PROBLEM STATEMENT: Pull out every line below that contains the word "than", and copy each of those lines in full.

· · · · · · ·

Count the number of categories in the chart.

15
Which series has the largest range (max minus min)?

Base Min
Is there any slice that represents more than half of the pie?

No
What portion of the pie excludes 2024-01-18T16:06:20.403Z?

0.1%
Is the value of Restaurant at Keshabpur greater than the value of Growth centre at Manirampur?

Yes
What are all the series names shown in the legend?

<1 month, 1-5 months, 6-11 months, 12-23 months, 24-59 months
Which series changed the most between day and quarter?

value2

· · · · · · ·

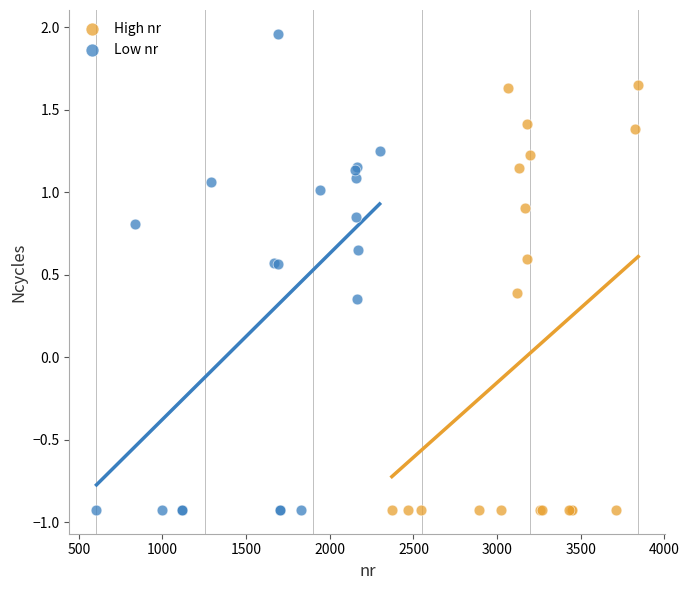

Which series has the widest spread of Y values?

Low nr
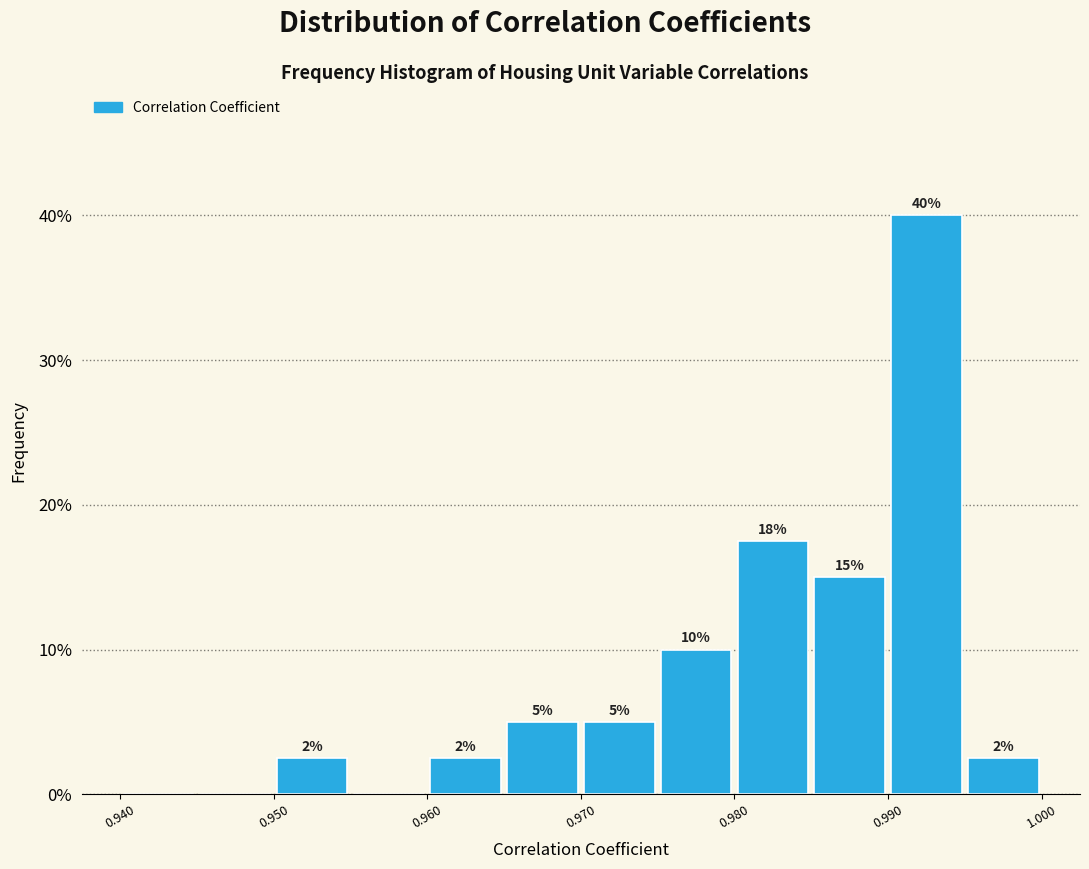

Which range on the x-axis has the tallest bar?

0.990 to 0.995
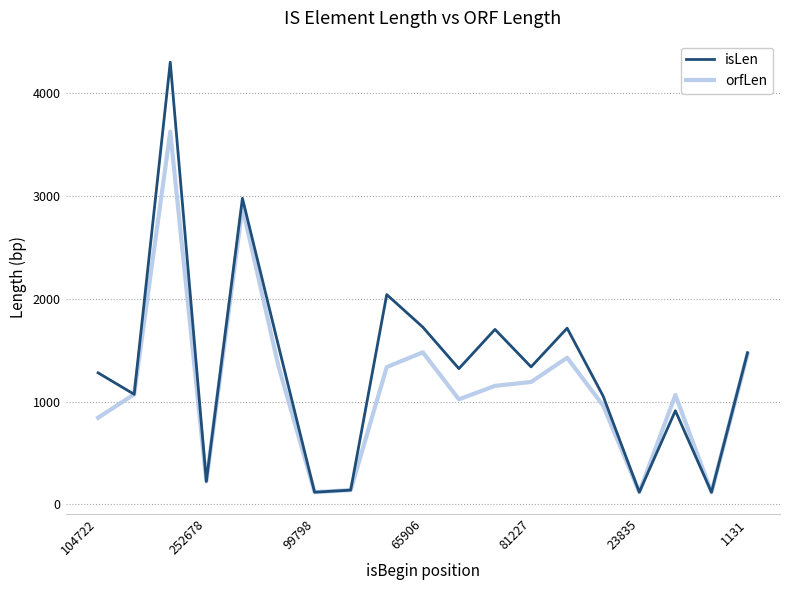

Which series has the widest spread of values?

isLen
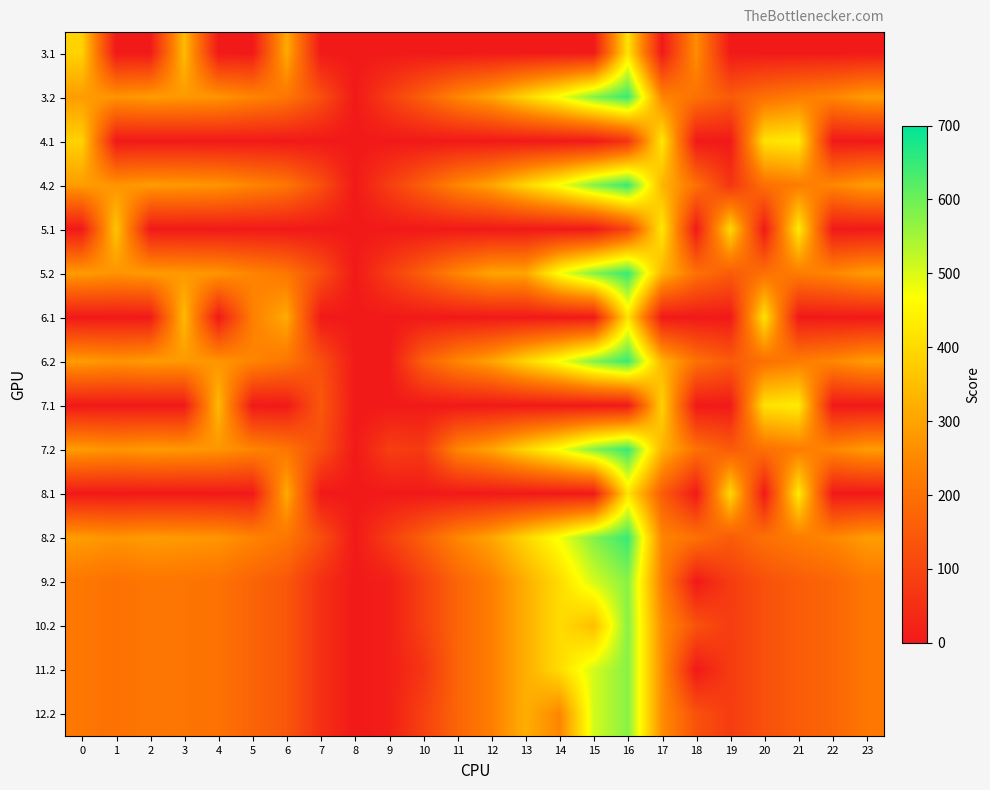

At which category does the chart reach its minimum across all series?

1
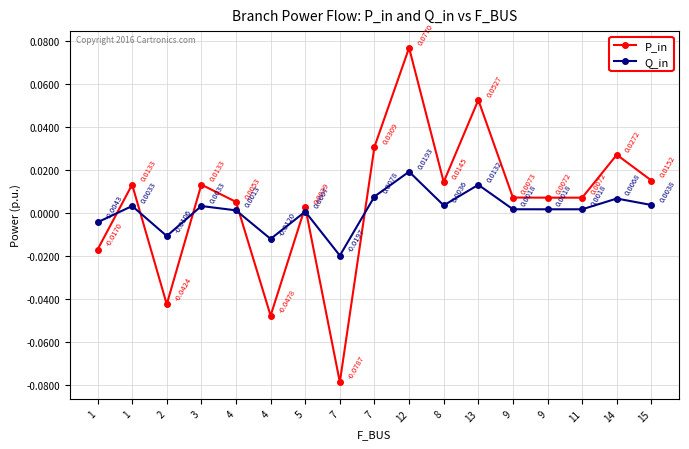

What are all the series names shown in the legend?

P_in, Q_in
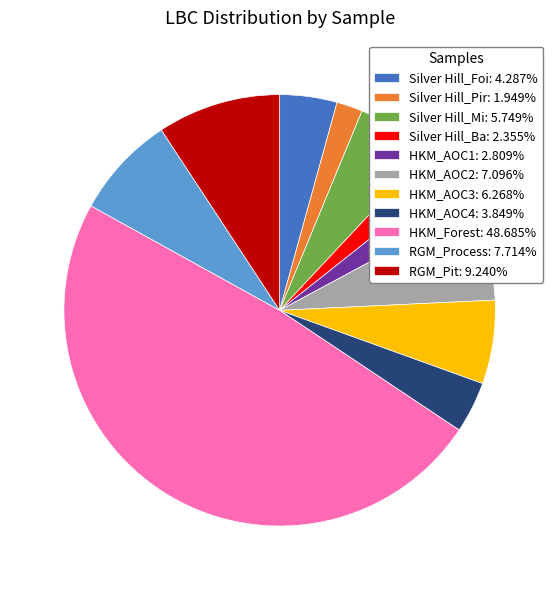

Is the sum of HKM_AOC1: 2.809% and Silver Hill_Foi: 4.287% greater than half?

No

· · · · · · ·

RESULT BELOW:
Is there any slice that represents more than half of the pie?
Is the value of Restaurant at Keshabpur greater than the value of Growth centre at Manirampur?
Is the sum of HKM_AOC1: 2.809% and Silver Hill_Foi: 4.287% greater than half?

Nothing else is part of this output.